● Problem requirements
Search term "Destinations": please copy every line of the records below that contains it.

Entries taken from a collection:
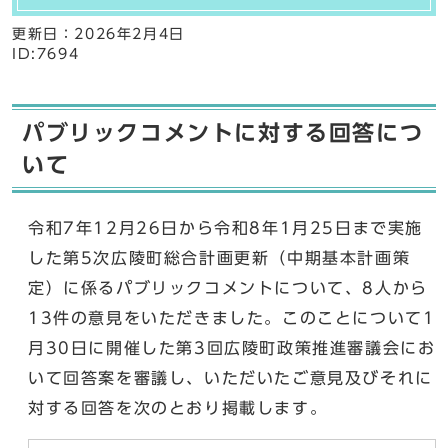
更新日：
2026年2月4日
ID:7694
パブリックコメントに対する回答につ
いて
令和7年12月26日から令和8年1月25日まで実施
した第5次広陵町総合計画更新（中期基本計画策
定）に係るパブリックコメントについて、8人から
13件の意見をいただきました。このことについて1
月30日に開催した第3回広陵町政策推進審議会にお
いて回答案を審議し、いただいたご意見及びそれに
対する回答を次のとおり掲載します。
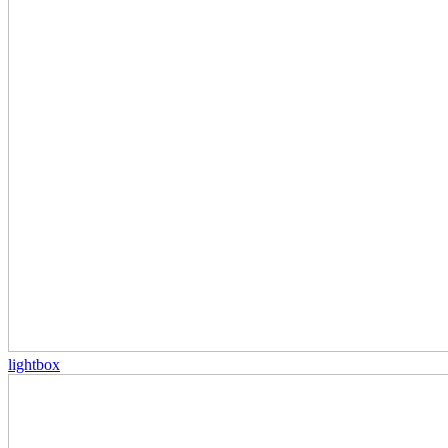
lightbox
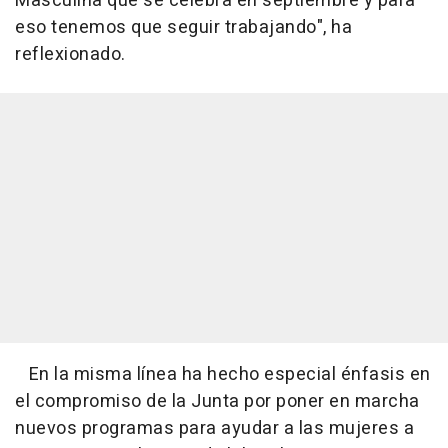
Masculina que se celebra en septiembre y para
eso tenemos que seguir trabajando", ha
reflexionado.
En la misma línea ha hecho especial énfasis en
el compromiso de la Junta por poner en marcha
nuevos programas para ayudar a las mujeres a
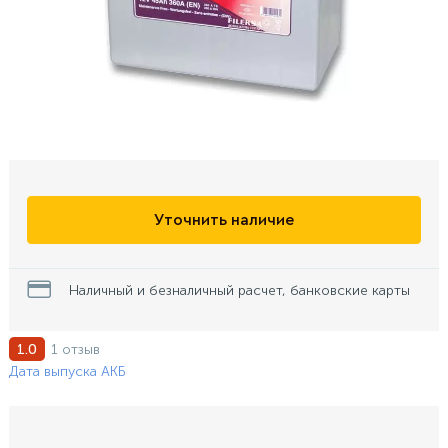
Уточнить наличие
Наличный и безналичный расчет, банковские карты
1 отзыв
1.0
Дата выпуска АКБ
* * *
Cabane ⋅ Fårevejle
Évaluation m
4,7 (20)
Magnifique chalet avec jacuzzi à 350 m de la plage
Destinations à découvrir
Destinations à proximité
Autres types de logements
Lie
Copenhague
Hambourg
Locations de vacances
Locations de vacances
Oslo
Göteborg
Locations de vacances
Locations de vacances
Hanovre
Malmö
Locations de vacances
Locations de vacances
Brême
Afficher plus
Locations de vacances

● Solution for this task
Destinations à découvrir
Destinations à proximité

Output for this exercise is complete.